What to do: Could you copy exactly the lines from the start of the records through the one containing "Page size: 1241x1754.", both included, and leave out the pictures?

[Bounding box prediction data]
=-=-=-=-=

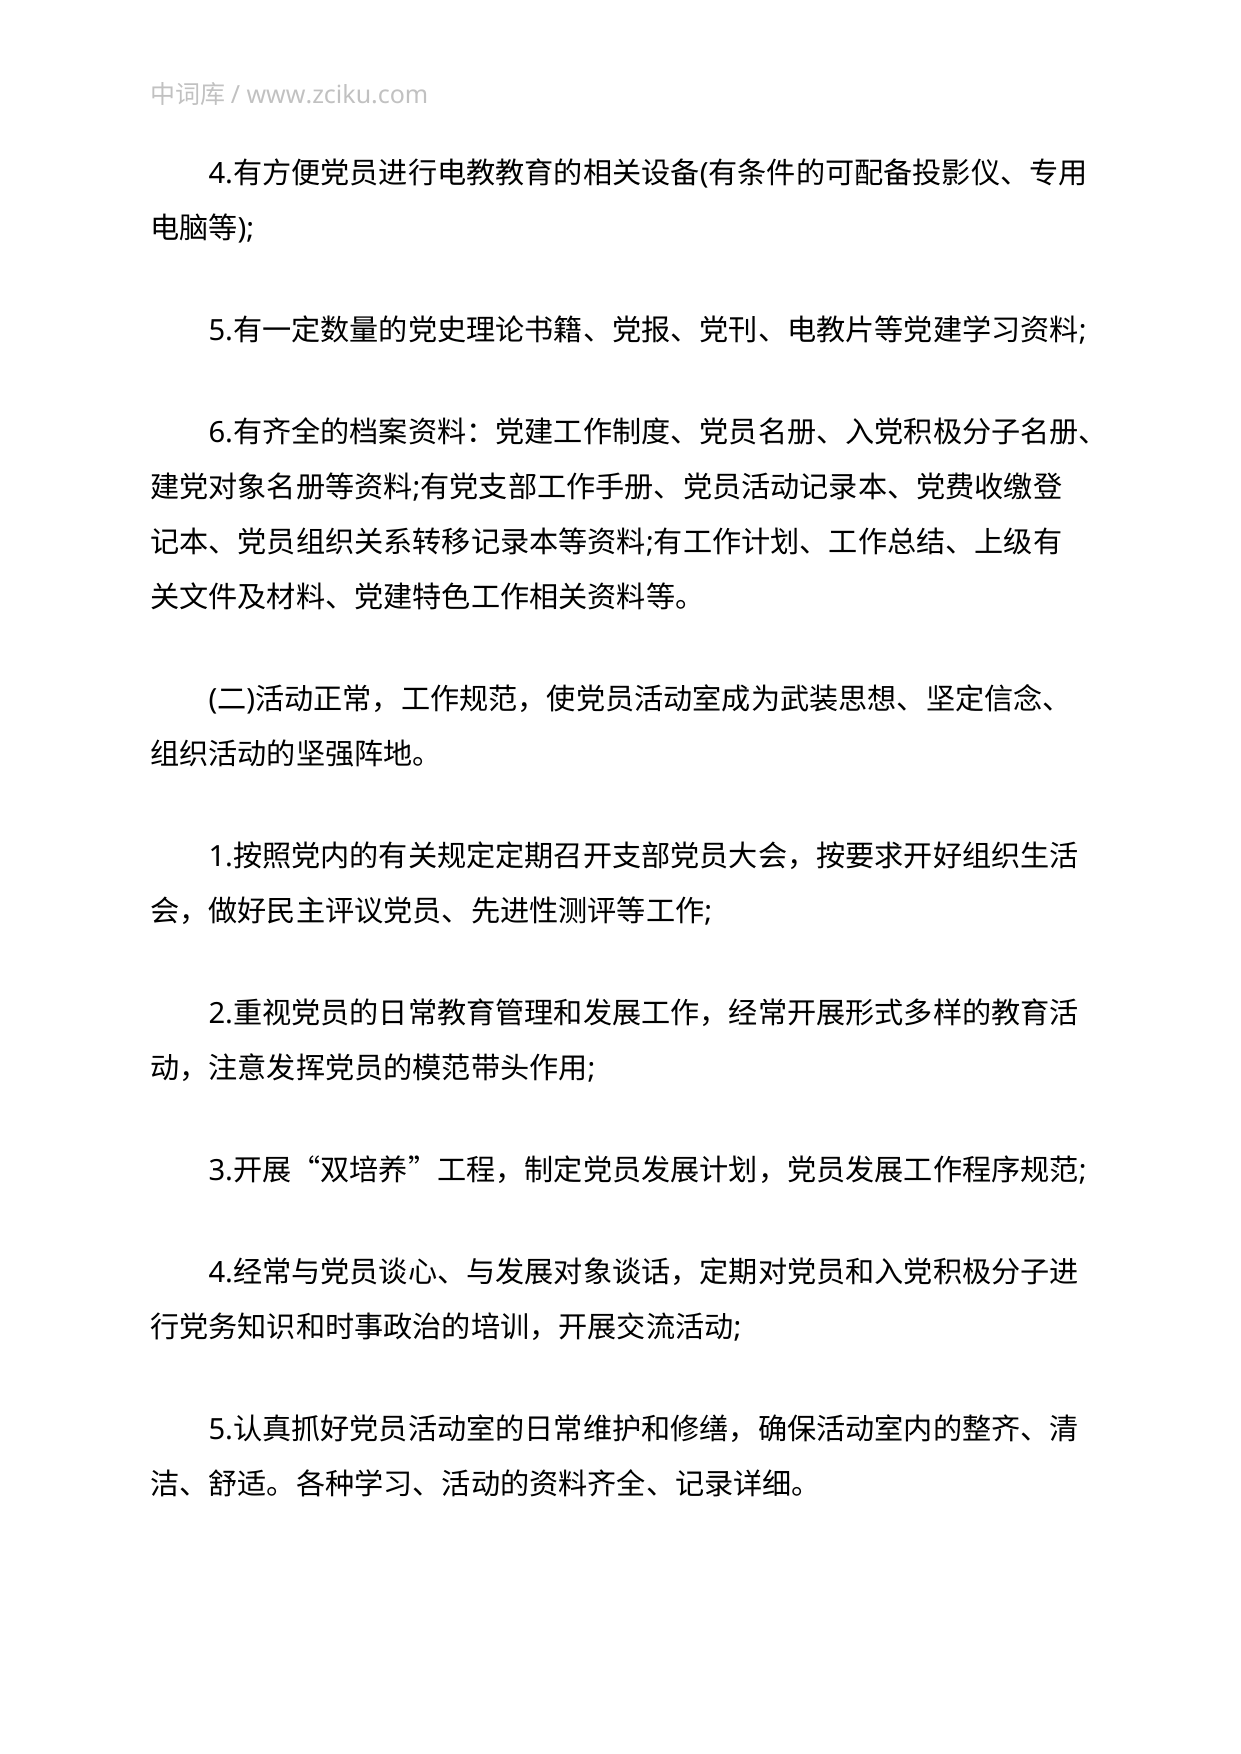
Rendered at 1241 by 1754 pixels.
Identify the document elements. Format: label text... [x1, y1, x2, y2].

text 3.开展“双培养”工程，制定党员发展计划，党员发展工作程序规范; [150, 1146, 1090, 1189]
text 4.有方便党员进行电教教育的相关设备(有条件的可配备投影仪、专用电脑等); [150, 150, 1090, 247]
text (二)活动正常，工作规范，使党员活动室成为武装思想、坚定信念、组织活动的坚强阵地。 [150, 676, 1090, 773]
text 1.按照党内的有关规定定期召开支部党员大会，按要求开好组织生活会，做好民主评议党员、先进性测评等工作; [150, 832, 1090, 930]
text 6.有齐全的档案资料：党建工作制度、党员名册、入党积极分子名册、建党对象名册等资料;有党支部工作手册、党员活动记录本、党费收缴登记本、党员组织关系转移记录本等资料;有工作计划、工作总结、上级有关文件及材料、党建特色工作相关资料等。 [150, 409, 1090, 616]
text 5.认真抓好党员活动室的日常维护和修缮，确保活动室内的整齐、清洁、舒适。各种学习、活动的资料齐全、记录详细。 [150, 1405, 1090, 1503]
text 2.重视党员的日常教育管理和发展工作，经常开展形式多样的教育活动，注意发挥党员的模范带头作用; [150, 989, 1090, 1087]
text 5.有一定数量的党史理论书籍、党报、党刊、电教片等党建学习资料; [150, 307, 1090, 349]
text 4.经常与党员谈心、与发展对象谈话，定期对党员和入党积极分子进行党务知识和时事政治的培训，开展交流活动; [150, 1248, 1090, 1346]
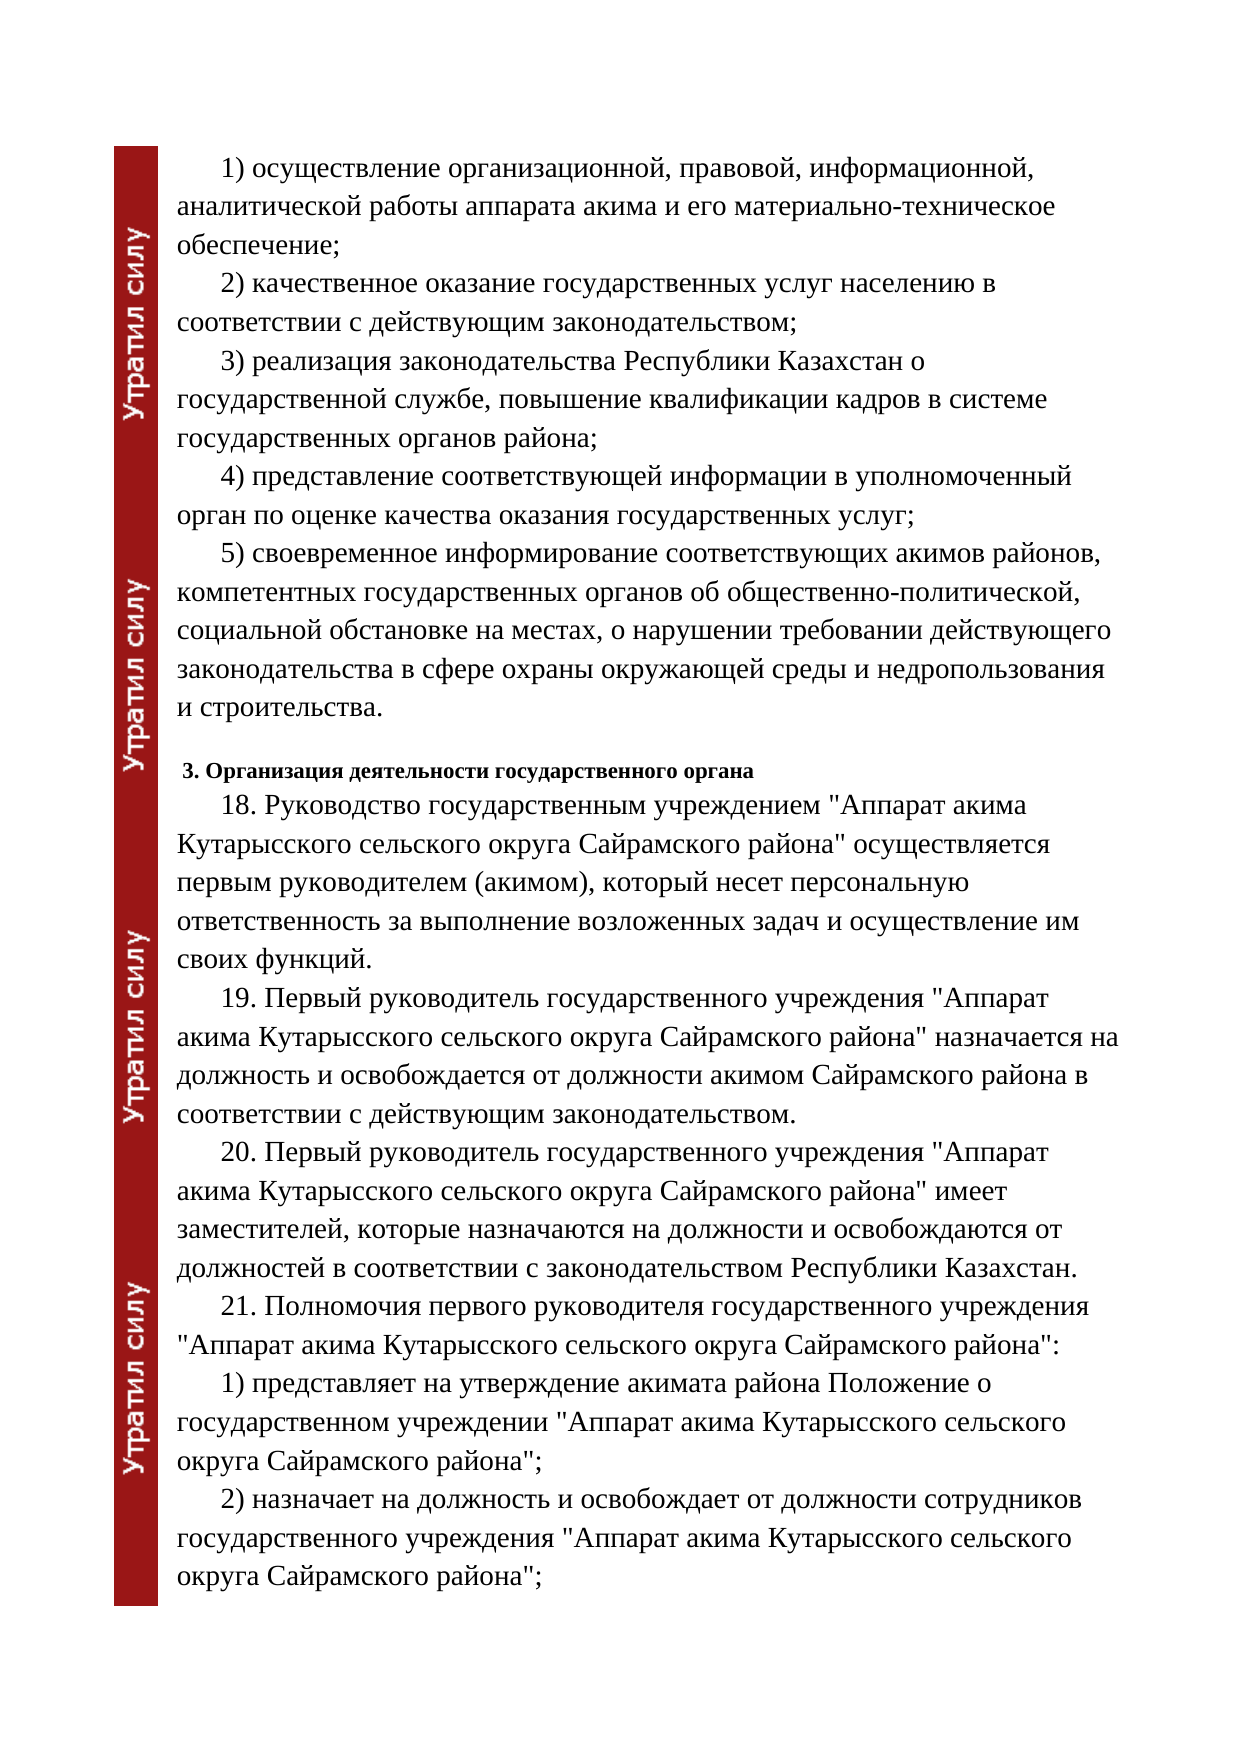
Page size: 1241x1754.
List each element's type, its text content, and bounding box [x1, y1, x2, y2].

picture [114, 753, 158, 757]
text 3. Организация деятельности государственного органа [112, 757, 1128, 783]
picture [114, 783, 158, 787]
text 14. Миссия государственного учреждения "Аппарат акима Кутарысского сельского округа Сайрамского района": проведение государственной политики на территории соответствующей административно-территориальной единицы. 15. Задача государственного учреждения "Аппарат акима Кутарысского сельского округа Сайрамского района": информационно-аналитическое, организационно-правовое и материально-техническое обеспечение деятельности акима. 16. Функции государственного учреждения "Аппарат акима Кутарысского сельского округа Сайрамского района": 1) содействует исполнению гражданами и юридическими лицами норм Конституции Республики Казахстан, законов, актов Президента и Правительства Республики Казахстан, нормативных правовых актов центральных и местных государственных органов; 2) содействует сбору налогов и других обязательных платежей в бюджет; 3) разрабатывает и вносит в вышестоящий акимат для утверждения соответствующим маслихатом бюджетные программы, администратором которых выступает аппарат акима; 4) при разработке бюджетной программы, администратором которой выступает аппарат акима, выносит на обсуждение собрания местного сообщества предложения по финансированию вопросов местного значения по направлениям, предусмотренным в составе бюджета района в соответствии с бюджетным законодательством Республики Казахстан; 5) принимает участие в работе сессий маслихата района при утверждении (уточнении) местного бюджета; 6) рассматривает обращения, заявления, жалобы граждан, принимает меры по защите прав и свобод граждан; 7) в пределах своей компетенции осуществляет регулирование земельных отношений; 8) обеспечивает сохранение коммунального жилищного фонда сельского округа, а также строительство, реконструкцию, ремонт и содержание автомобильных дорог в сельском округе; 8-1) проводят инвентаризацию жилищного фонда села, сельского округа; 8-2) организуют по согласованию с акимом района и собранием местного сообщества снос аварийного жилья села, сельского округа; 9) организует в пределах своей компетенции водоснабжение населенных пунктов и регулирует вопросы водопользования; 10) организует работы по благоустройству, освещению, озеленению и санитарной очистке населенных пунктов; 11) организует погребение безродных и общественные работы по содержанию в надлежащем состоянии кладбищ и иных мест захоронения; 12) содействует организации крестьянских или фермерских хозяйств, развитию предпринимательской деятельности; 13) осуществляет похозяйственный учет; 14) участвует в проведении идентификации сельскохозяйственных животных в порядке, установленном Правительством Республики Казахстан; 15) содействует функционированию государственных пунктов искусственного осеменения сельскохозяйственных животных, заготовки животноводческой продукции и сырья, убойных площадок (площадок по убою сельскохозяйственных животных), скотомогильников (биотермических ям), специальных хранилищ (могильников) пестицидов, ядохимикатов и тары из-под них; 16) осуществляет сбор оперативной информации в области агропромышленного комплекса и сельских территорий и предоставляет ее местному исполнительному органу района (акимату); 17) участвует в проведении сельскохозяйственной переписи; 18) выявляет лиц с низким уровнем дохода для участия в программах микрокредитования; 18-1) оказывают содействие микрокредитованию сельского населения в рамках программных документов системы государственного планирования; 19) обеспечивает проведение конкурса "Лучший по профессии в агропромышленном комплексе"; 20) определяет места выпаса животных на землях населенного пункта; 21) принимает решения об установлении карантина или ограничительных мероприятий по представлению главного государственного ветеринарно-санитарного инспектора в случае возникновения заразных болезней животных на соответствующей территории; 22) принимает решения о снятии ограничительных мероприятий или карантина по представлению главного государственного ветеринарно-санитарного инспектора после проведения комплекса ветеринарных мероприятий по ликвидации очагов заразных болезней животных на соответствующей территории; 23) обеспечивает ветеринарные пункты служебными помещениями в порядке, установленном законодательством Республики Казахстан; 24) выявляет малообеспеченных лиц, вносит в вышестоящие органы предложения по обеспечению занятости, оказанию адресной социальной помощи, организует обслуживание одиноких престарелых и нетрудоспособных граждан на дому; 25) обеспечивает трудоустройство лиц, состоящих на учете в службе пробации уголовно-исполнительной инспекции и оказывает иную социально-правовую помощь; 26) организует помощь инвалидам; 27) организует общественные работы, молодежную практику и социальные рабочие места; 28) организует совместно с уполномоченным органом по физической культуре и спорту и общественными объединениями инвалидов проведение оздоровительных и спортивных мероприятий среди инвалидов; 29) организует совместно с общественными объединениями инвалидов культурно-массовые и просветительские мероприятия; 30) координирует оказание благотворительной и социальной помощи инвалидам; 31) координирует оказание социально уязвимым слоям населения благотворительной помощи; 31-1) содействует выделению жилья матерям, награжденным подвеской "Алтын алқа"; 32) содействует кадровому обеспечению сельских организациий здравоохранения; 33) в случае необходимости оказания неотложной медицинской помощи организует доставку больных до ближайшей организации здравоохранения, оказывающей врачебную помощь; 34) содействует развитию местной социальной инфраструктуры; 35) организует движение общественного транспорта; 36) взаимодействует с органами местного самоуправления; 37) обеспечивает предоставление переданного в управление районного коммунального имущества в имущественный наем (аренду) физическим лицам и негосударственным юридическим лицам без права последующего выкупа; 38) определяет приоритетные направления деятельности и обязательные объемы работ (услуг), финансируемых из бюджета, переданных коммунальных государственных предприятий; 39) обеспечивает сохранность переданного коммунального имущества; 40) осуществляет управление переданными районными коммунальными юридическими лицами; 41) согласовывает годовую финансовую отчетность переданного в управление районного коммунального государственного предприятия, утверждаемую решением местного исполнительного органа; 42) устанавливает цены на товары (работы, услуги), производимые и реализуемые переданными в управление коммунальными казенными предприятиями; 43) утверждает индивидуальные планы финансирования переданных районных коммунальных государственных учреждений из местного бюджета; 44) формирует доходные источники; 45) обеспечивает открытие в центральном уполномоченном органе по исполнению бюджета контрольного счета наличности местного самоуправления, предназначенного для зачисления денег, направляемых на реализацию функций местного самоуправления; 46) утверждает план поступлений и расходов денег местного самоуправления после согласования с собранием местного сообщества; 47) составляет и утверждает сводный план поступлений и расходов денег от реализации государственными учреждениями товаров (работ, услуг), остающихся в их распоряжении в соответствии с бюджетным законодательством Республики Казахстан; 48) обеспечивает деятельность организаций дошкольного воспитания и обучения, учреждений культуры, за исключением учреждений культуры, расположенных в городах областного значения; 49) организует учет детей дошкольного и школьного возраста; 50) обеспечивает функционирование опорных школ (ресурсных центров); 51) обеспечивает дошкольное воспитание и обучение, в том числе организует в порядке, установленном законодательством Республики Казахстан, медицинское обслуживание в организациях дошкольного воспитания и обучения; 52) в случае отсутствия школы организует в населенном пункте бесплатный подвоз обучающихся до ближайшей школы и обратно; 53) в пределах своей компетенции организует и обеспечивает исполнение законодательства Республики Казахстан по вопросам о воинской обязанности и воинской службы, мобилизационной подготовки и мобилизации, а также в сфере гражданской зашиты; 54) обеспечивает оповещение военнообязанных и призывников о вызове их в местные органы военного управления; 55) предоставляет в местные органы военного управления района документы, подтверждающие количественный и качественный состав военнообязанных, призывников и допризывников; 56) обеспечивает доставку граждан из других местностей в местные органы военного управления района при проведении приписки допризывников и призыве граждан на воинскую службу; 57) создает инфраструктуру для занятий спортом физических лиц по месту жительства и в местах их массового отдыха; 58) оказывает содействие в материально-техническом обеспечении учреждений спорта; 59) создает условия для развития физической культурой и спортом по месту жительства физических лиц и в местах их массового отдыха на территории соответствующей административно-территориальной единицы; 60) в местностях, где нет органов государственной регистрации актов гражданского состояния, производит прием документов на регистрацию актов гражданского состояния граждан, проживающих на их территории, и передачу их в регистрирующий орган района для государственной регистрации актов гражданского состояния и внесения сведений в Государственную базу данных о физических лицах в сроки, предусмотренные Кодексом Республики Казахстан "О браке (супружестве) и семье", также выдачу и вручение свидетельств о регистрации актов гражданского состояния; 61) организует работу по сохранению исторического и культурного наследия; 62) ведет реестр непрофессиональных медиаторов. 63) принимает работников по трудовому договору за счет экономии бюджетных средств и (или) поступлений, предусмотренных законодательством Республики Казахстан о местном государственном управлении и самоуправлении; 64) рассматривает дела об административных правонарушениях и налагает административные взыскания за административные правонарушения, предусмотренные в Кодексе Республики Казахстан "Об административных правонарушениях", совершенные на территории сельского округа; 65) регулирует вопросы административно-территориального устройства в соответствии с законодательством Республики Казахстан; 66) оказывает государственные услуги в соответствии с законодательством Республики Казахстан; 67) организует совершение нотариальных действий, в порядке, установленном законодательством Республики Казахстан; 68) к ведению акима сельского округа законодательством Республики Казахстан может быть отнесено решение иных вопросов. Сноска. Пункт 16 с изменениями, внесенными постановлением акимата Сайрамского района Южно-Казахстанской области от 27.01.2016 № 78 (вводится в действие по истечении десяти календарных дней после дня его первого официального опубликования). 17. Права и обязанности: Государственное учреждение "Аппарат акима Кутарысского сельского округа Сайрамского района" для реализации предусмотренных настоящим положением полномочий имеет право: 1) представлять интересы акима, государственного учреждения "Аппарат акима Кутарысского сельского округа Сайрамского района" в судах, во взаимоотношениях с государственными органами, организациях по вопросам повышения эффективности управления на соответствующей территории; 2) в пределах своей компетенции запрашивать и получать необходимую информацию, документы и материалы от должностных лиц государственных органов и организаций; 3) исполнять качественно и в срок акты и поручения Президента, Правительства Республики Казахстан и центральных органов, акимов и акиматов области, района; 4) соблюдать нормы действующего законодательства Республики Казахстан. В обязанности государственного учреждения "Аппарат акима Кутарысского сельского округа Сайрамского района" входит: 1) осуществление организационной, правовой, информационной, аналитической работы аппарата акима и его материально-техническое обеспечение; 2) качественное оказание государственных услуг населению в соответствии с действующим законодательством; 3) реализация законодательства Республики Казахстан о государственной службе, повышение квалификации кадров в системе государственных органов района; 4) представление соответствующей информации в уполномоченный орган по оценке качества оказания государственных услуг; 5) своевременное информирование соответствующих акимов районов, компетентных государственных органов об общественно-политической, социальной обстановке на местах, о нарушении требовании действующего законодательства в сфере охраны окружающей среды и недропользования и строительства. [112, 150, 1128, 753]
picture [114, 1592, 158, 1606]
picture [114, 146, 158, 150]
text 18. Руководство государственным учреждением "Аппарат акима Кутарысского сельского округа Сайрамского района" осуществляется первым руководителем (акимом), который несет персональную ответственность за выполнение возложенных задач и осуществление им своих функций. 19. Первый руководитель государственного учреждения "Аппарат акима Кутарысского сельского округа Сайрамского района" назначается на должность и освобождается от должности акимом Сайрамского района в соответствии с действующим законодательством. 20. Первый руководитель государственного учреждения "Аппарат акима Кутарысского сельского округа Сайрамского района" имеет заместителей, которые назначаются на должности и освобождаются от должностей в соответствии с законодательством Республики Казахстан. 21. Полномочия первого руководителя государственного учреждения "Аппарат акима Кутарысского сельского округа Сайрамского района": 1) представляет на утверждение акимата района Положение о государственном учреждении "Аппарат акима Кутарысского сельского округа Сайрамского района"; 2) назначает на должность и освобождает от должности сотрудников государственного учреждения "Аппарат акима Кутарысского сельского округа Сайрамского района"; 3) определяет обязанности и полномочия работников государственного учреждения "Аппарат акима Кутарысского сельского округа Сайрамского района"; 4) осуществляет в порядке, установленном законодательством Республики Казахстан, поощрение работников государственного учреждения "Аппарат акима Кутарысского сельского округа Сайрамского района", оказание материальной помощи, наложение на них дисциплинарных взысканий; 5) издает распоряжения и дает указания по вопросам, входящим в его компетенцию, обязательные для выполнения всеми работниками государственного учреждения "Аппарат акима Кутарысского сельского округа Сайрамского района"; 6) подписывает служебную документацию в пределах своей компетенции; 7) проводит раздельные сходы с населением сельского округа; 8) противодействует коррупции и несет за это персональную ответственность; 9) представляет государственное учреждение "Аппарат акима Кутарысского сельского округа Сайрамского района" в государственных органах, иных организациях; 10) осуществляет иные полномочия в соответствии с законодательством Республики Казахстан. Исполнение полномочий первого руководителя государственного учреждения "Аппарат акима Кутарысского сельского округа Сайрамского района" в период его отсутствия осуществляется лицом, его замещающим в соответствии с действующим законодательством Республики Казахстан. 22. Первый руководитель определяет полномочия своих заместителей в соответствии с действующим законодательством Республики Казахстан. [112, 787, 1128, 1592]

=-=-=-=-=

Result of the task:
Rendered at 1241 by 1754 pixels.
Identify the document elements. Format: label text... [x1, y1, x2, y2].

text 3.开展“双培养”工程，制定党员发展计划，党员发展工作程序规范; [150, 1146, 1090, 1189]
text 4.有方便党员进行电教教育的相关设备(有条件的可配备投影仪、专用电脑等); [150, 150, 1090, 247]
text (二)活动正常，工作规范，使党员活动室成为武装思想、坚定信念、组织活动的坚强阵地。 [150, 676, 1090, 773]
text 1.按照党内的有关规定定期召开支部党员大会，按要求开好组织生活会，做好民主评议党员、先进性测评等工作; [150, 832, 1090, 930]
text 6.有齐全的档案资料：党建工作制度、党员名册、入党积极分子名册、建党对象名册等资料;有党支部工作手册、党员活动记录本、党费收缴登记本、党员组织关系转移记录本等资料;有工作计划、工作总结、上级有关文件及材料、党建特色工作相关资料等。 [150, 409, 1090, 616]
text 5.认真抓好党员活动室的日常维护和修缮，确保活动室内的整齐、清洁、舒适。各种学习、活动的资料齐全、记录详细。 [150, 1405, 1090, 1503]
text 2.重视党员的日常教育管理和发展工作，经常开展形式多样的教育活动，注意发挥党员的模范带头作用; [150, 989, 1090, 1087]
text 5.有一定数量的党史理论书籍、党报、党刊、电教片等党建学习资料; [150, 307, 1090, 349]
text 4.经常与党员谈心、与发展对象谈话，定期对党员和入党积极分子进行党务知识和时事政治的培训，开展交流活动; [150, 1248, 1090, 1346]
Page size: 1241x1754.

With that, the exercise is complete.